Mrs Barton called for the unit at SWAH to be developed to a Hyperacute Stroke Unit that would deliver specialist early inpatient care to every stroke patient.
"When we have one of the best performing Stroke Units in the UK then it is an obvious move that it should progress to the highest level service provider, therefore it should be developed into a Hyperacute Unit."
She added: "Any suggestion to close the Stroke Unit at the South West Acute Hospital, with no consideration given to the people of Fermanagh and South Tyrone, is ill-thought and completely unacceptable. Such a move would be detrimental both to the stroke patient's health, in a situation where time is precious, and also to the family of the patient where travelling is necessary. The health and wellbeing of my constituents must not be sacrificed in favour of continuous cost-stripping and decentralisation of life-saving services in the South-West."
Local SDLP councillor, John Coyle, said that "patient safety must be at the centre" of any new thinking.
“The stroke service we have in Enniskillen is equal best to the service provided in the Royal in Belfast. The sterling service provided by the doctors and nurses here to our community is invaluable.
“At the consultation we made clear that the rural community would face considerable challenges having to travel for a stroke service further away.

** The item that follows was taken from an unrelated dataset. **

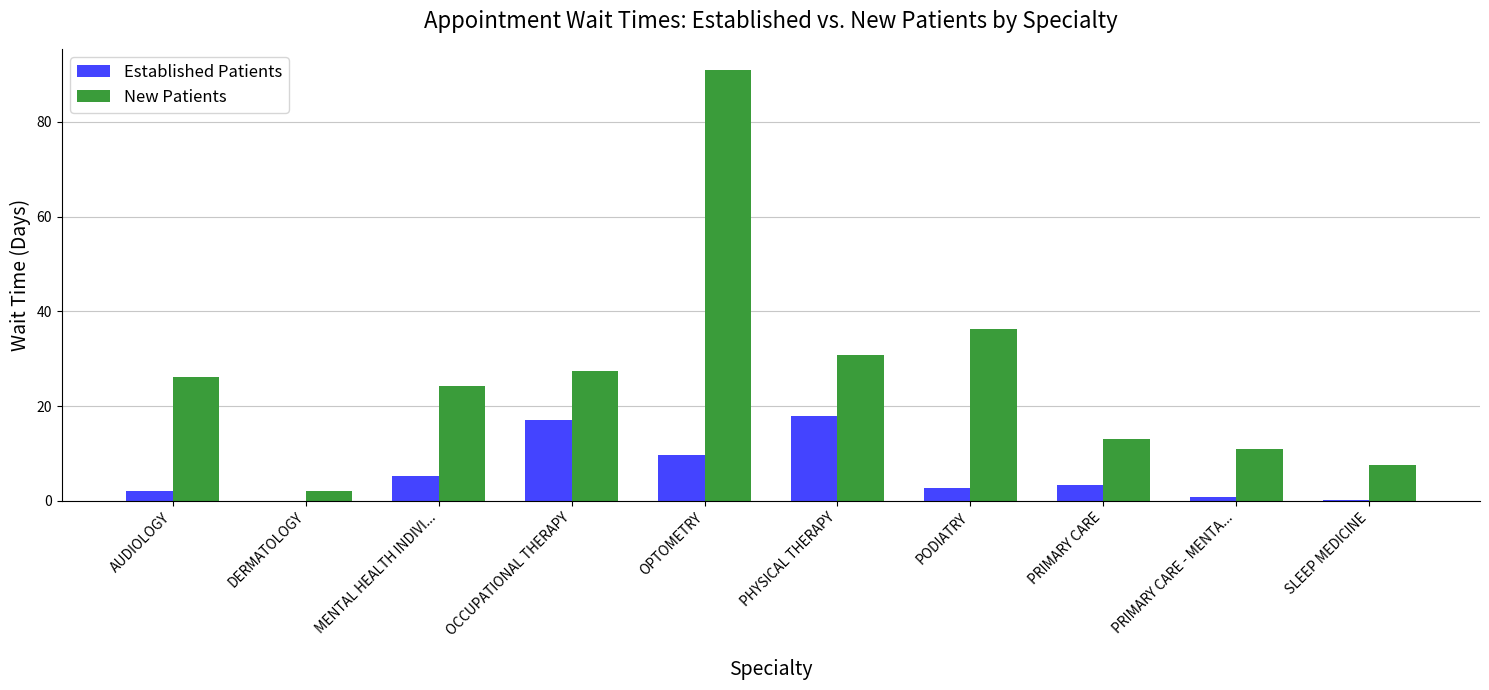

Are the bars horizontal?

No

People in the West cannot be forgotten.
“Any changes to stroke services across the North must put patient safety at the centre of any new thinking. I've made it very clear that we must protect patients from any delay in treatment in order avoid serious injury.
“There was real frustration and concern in the room at the political stalemate and in particular at the underfunding of our health service by the DUP and Sinn Fein. For our part, the SDLP is clear that we need a working Assembly to put patients first. We need to ensure there is a more strategic approach to transforming our health service. There can be no health service transformation without political leadership," he said.
A Public Health Agency representative said she attended the meeting to listen to the public. She said that no decisions had been taken.